Stablecoins and the GENIUS Act

the part of crypto that works

3 min readCrypto Explained

Key facts

$320bnstablecoins, and rising
Market cap
1:1reserve rule
Backing
3 bodiesOCC, FinCEN, Treasury
Oversight
Jul 2026as of
Reviewed

The part of crypto that works. Stablecoin market capitalisation extended its run past $320bn.

The one corner that works

The GENIUS Act is the United States’ attempt to put a proper legal frame around the one corner of crypto that has quietly kept working. Stablecoins, tokens designed to hold a fixed value against a currency such as the US dollar, have extended their run to a market capitalisation past $320bn. What sets this segment apart is that its usage grew through the drawdown that hit the rest of the market, because the demand behind it is payments rather than speculation. People and businesses use stablecoins to move money, and that need does not fade when prices fall. Where much of the market spent the past year in retreat, the stablecoin segment expanded, which is the fact the framework is built around.

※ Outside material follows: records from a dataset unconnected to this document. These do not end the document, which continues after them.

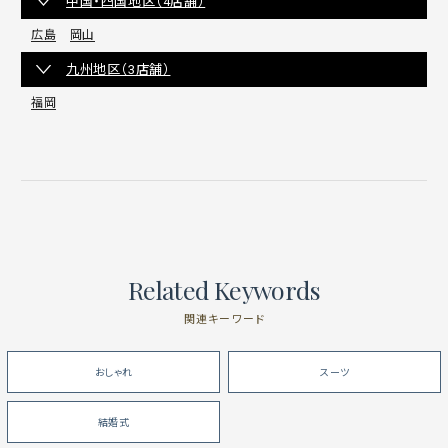
中国・四国地区（4店舗）
広島
岡山
九州地区（3店舗）
福岡
Related Keywords
関連キーワード
おしゃれ
スーツ
結婚式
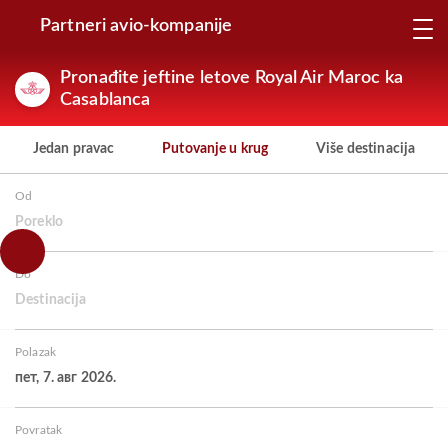
Partneri avio-kompanije
Pronađite jeftine letove Royal Air Maroc ka
Casablanca
Jedan pravac
Putovanje u krug
Više destinacija
Od
Poreklo
Do
Destinacija
Polazak
пет, 7. авг 2026.
Povratak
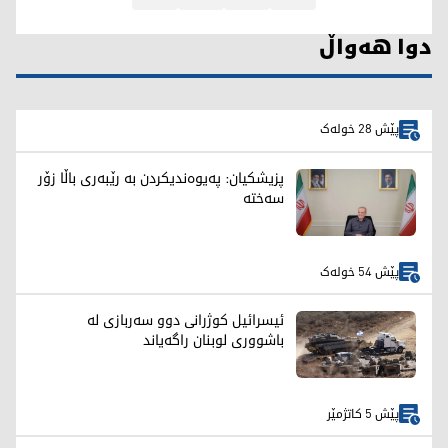
دوا هەواڵ
پێش 28 خولەک
پزیشکیان: پەیوەندیکردن بە رێبەری باڵا زۆر
سەختە
پێش 54 خولەک
ئیسرائیل کوژرانی دوو سەربازی لە
باشووری لوبنان راگەیاند
پێش 5 کاتژمێر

What the GENIUS Act requires

The GENIUS Act establishes a federal framework for these tokens, and its requirements read like conventional financial regulation rather than anything exotic. Issuers must hold reserves backing their tokens one for one, so every unit in circulation is matched by real assets. They must be transparent about those reserves and honour redemption rights, meaning a holder can reliably exchange a token for the dollar it represents. They must meet anti-money-laundering and counter-terrorist-financing obligations, and submit to audit and reporting. Oversight is shared across the Office of the Comptroller of the Currency, the Financial Crimes Enforcement Network and the Treasury. Taken together, it aims to make a stablecoin something a cautious institution can use without taking a regulatory gamble.

Why the rules come now

The reason the GENIUS Act is being written now is that stablecoins have proved their usefulness under stress. When the speculative parts of the market contracted, stablecoin supply held and grew, because the tokens function as dollars that move on blockchain rails: fast, around the clock, across borders. That utility is independent of whether bitcoin or ether is rising or falling, and it is why regulators have treated stablecoin rules as the most pressing part of the digital-asset agenda. The contrast with the rest of the market is what gives the legislation its urgency: rules tend to follow the products people actually use, and stablecoins have become the settlement layer for a growing share of on-chain payments. For a technology often associated with volatility, a dollar token that simply stays worth a dollar has turned out to be its most durable product.

The yield question

The unresolved question is yield, and it is the reason stablecoin policy has become entangled with the rest of crypto legislation. The dispute is whether issuers may pay interest to the people who hold their tokens. Banks, including Bank of America and Barclays, have lobbied hard against interest-bearing stablecoins, arguing that a token which pays a yield would pull deposits out of the banking system. Deposits fund bank lending, so the banks’ concern is ultimately about where money in the economy sits. That same disagreement over stablecoin yield is what stalled the CLARITY Act in the Senate, tying a broad market-structure bill to a fight over a single feature. Our explainer on the CLARITY Act follows that thread.

What to watch

Stablecoins occupy an unusual position in the wider field: the part of crypto with the clearest real-world use and, in the GENIUS Act, some of its most developed regulation. The framework’s one-for-one backing, redemption rights and shared federal oversight give the segment a credibility the rest of the market is still reaching for. What to watch is the yield question, because how it is resolved will shape not only stablecoins but the market-structure legislation stuck behind it. As of July 2026 the GENIUS Act has set the rules for the product while leaving its most contested feature open. Whether interest-bearing tokens are ultimately permitted will decide how far the segment can grow inside the regulated system, and how much of the wider crypto rulebook can move with it.